### About this task
For this exercise, return all the data word for word, with images left out.

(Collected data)
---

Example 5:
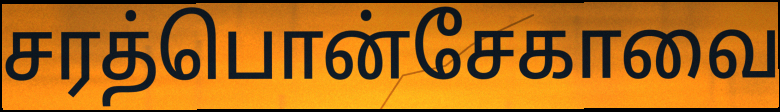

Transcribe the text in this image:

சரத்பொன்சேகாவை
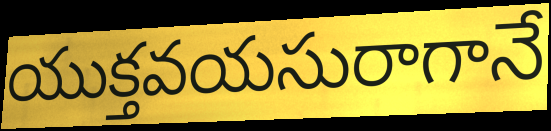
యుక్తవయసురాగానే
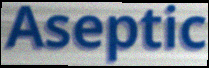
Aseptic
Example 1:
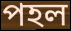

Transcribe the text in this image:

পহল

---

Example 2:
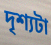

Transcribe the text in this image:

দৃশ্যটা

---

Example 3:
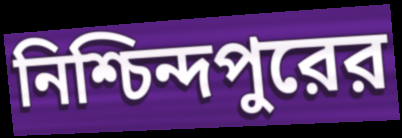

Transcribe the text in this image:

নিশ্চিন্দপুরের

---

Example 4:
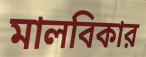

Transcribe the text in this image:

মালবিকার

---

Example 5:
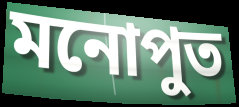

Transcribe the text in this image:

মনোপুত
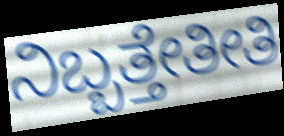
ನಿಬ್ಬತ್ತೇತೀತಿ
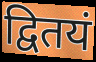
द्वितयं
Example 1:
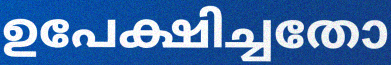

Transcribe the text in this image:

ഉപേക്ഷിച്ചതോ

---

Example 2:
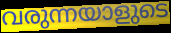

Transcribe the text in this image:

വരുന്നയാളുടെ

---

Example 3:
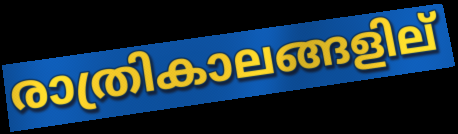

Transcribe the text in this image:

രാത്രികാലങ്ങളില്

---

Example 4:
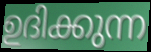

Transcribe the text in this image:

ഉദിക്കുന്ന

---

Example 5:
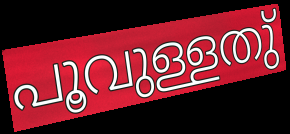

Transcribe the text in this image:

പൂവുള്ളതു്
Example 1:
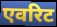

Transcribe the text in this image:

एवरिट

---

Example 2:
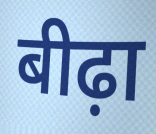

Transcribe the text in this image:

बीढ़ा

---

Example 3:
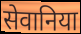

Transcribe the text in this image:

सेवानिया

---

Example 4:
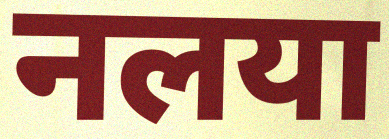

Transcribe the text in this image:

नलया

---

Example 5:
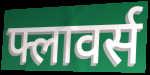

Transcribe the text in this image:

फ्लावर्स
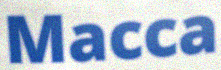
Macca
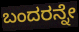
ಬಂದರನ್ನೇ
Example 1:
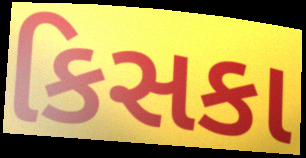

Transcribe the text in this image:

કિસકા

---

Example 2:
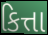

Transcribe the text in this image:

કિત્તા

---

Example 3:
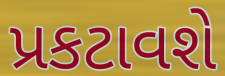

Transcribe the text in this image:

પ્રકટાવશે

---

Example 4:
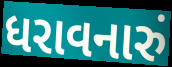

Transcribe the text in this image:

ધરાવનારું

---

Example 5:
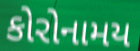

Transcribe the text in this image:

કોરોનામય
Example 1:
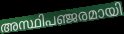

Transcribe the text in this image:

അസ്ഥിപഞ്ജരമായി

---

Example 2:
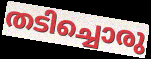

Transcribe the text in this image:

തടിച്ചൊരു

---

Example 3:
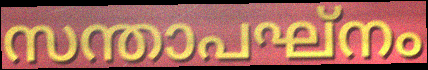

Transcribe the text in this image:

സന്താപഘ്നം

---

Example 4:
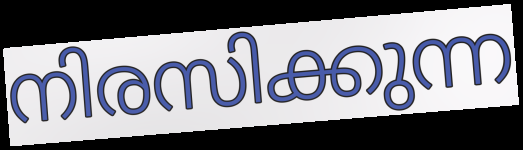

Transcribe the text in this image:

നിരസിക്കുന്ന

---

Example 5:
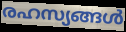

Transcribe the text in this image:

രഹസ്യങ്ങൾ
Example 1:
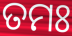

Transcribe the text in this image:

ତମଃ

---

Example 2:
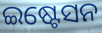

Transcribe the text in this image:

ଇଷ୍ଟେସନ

### Response to this task
---

Example 5:

Transcribe the text in this image:

சரத்பொன்சேகாவை
యుక్తవయసురాగానే
Aseptic
Example 1:

Transcribe the text in this image:

পহল

---

Example 2:

Transcribe the text in this image:

দৃশ্যটা

---

Example 3:

Transcribe the text in this image:

নিশ্চিন্দপুরের

---

Example 4:

Transcribe the text in this image:

মালবিকার

---

Example 5:

Transcribe the text in this image:

মনোপুত
ನಿಬ್ಬತ್ತೇತೀತಿ
द्वितयं
Example 1:

Transcribe the text in this image:

ഉപേക്ഷിച്ചതോ

---

Example 2:

Transcribe the text in this image:

വരുന്നയാളുടെ

---

Example 3:

Transcribe the text in this image:

രാത്രികാലങ്ങളില്

---

Example 4:

Transcribe the text in this image:

ഉദിക്കുന്ന

---

Example 5:

Transcribe the text in this image:

പൂവുള്ളതു്
Example 1:

Transcribe the text in this image:

एवरिट

---

Example 2:

Transcribe the text in this image:

बीढ़ा

---

Example 3:

Transcribe the text in this image:

सेवानिया

---

Example 4:

Transcribe the text in this image:

नलया

---

Example 5:

Transcribe the text in this image:

फ्लावर्स
Macca
ಬಂದರನ್ನೇ
Example 1:

Transcribe the text in this image:

કિસકા

---

Example 2:

Transcribe the text in this image:

કિત્તા

---

Example 3:

Transcribe the text in this image:

પ્રકટાવશે

---

Example 4:

Transcribe the text in this image:

ધરાવનારું

---

Example 5:

Transcribe the text in this image:

કોરોનામય
Example 1:

Transcribe the text in this image:

അസ്ഥിപഞ്ജരമായി

---

Example 2:

Transcribe the text in this image:

തടിച്ചൊരു

---

Example 3:

Transcribe the text in this image:

സന്താപഘ്നം

---

Example 4:

Transcribe the text in this image:

നിരസിക്കുന്ന

---

Example 5:

Transcribe the text in this image:

രഹസ്യങ്ങൾ
Example 1:

Transcribe the text in this image:

ତମଃ

---

Example 2:

Transcribe the text in this image:

ଇଷ୍ଟେସନ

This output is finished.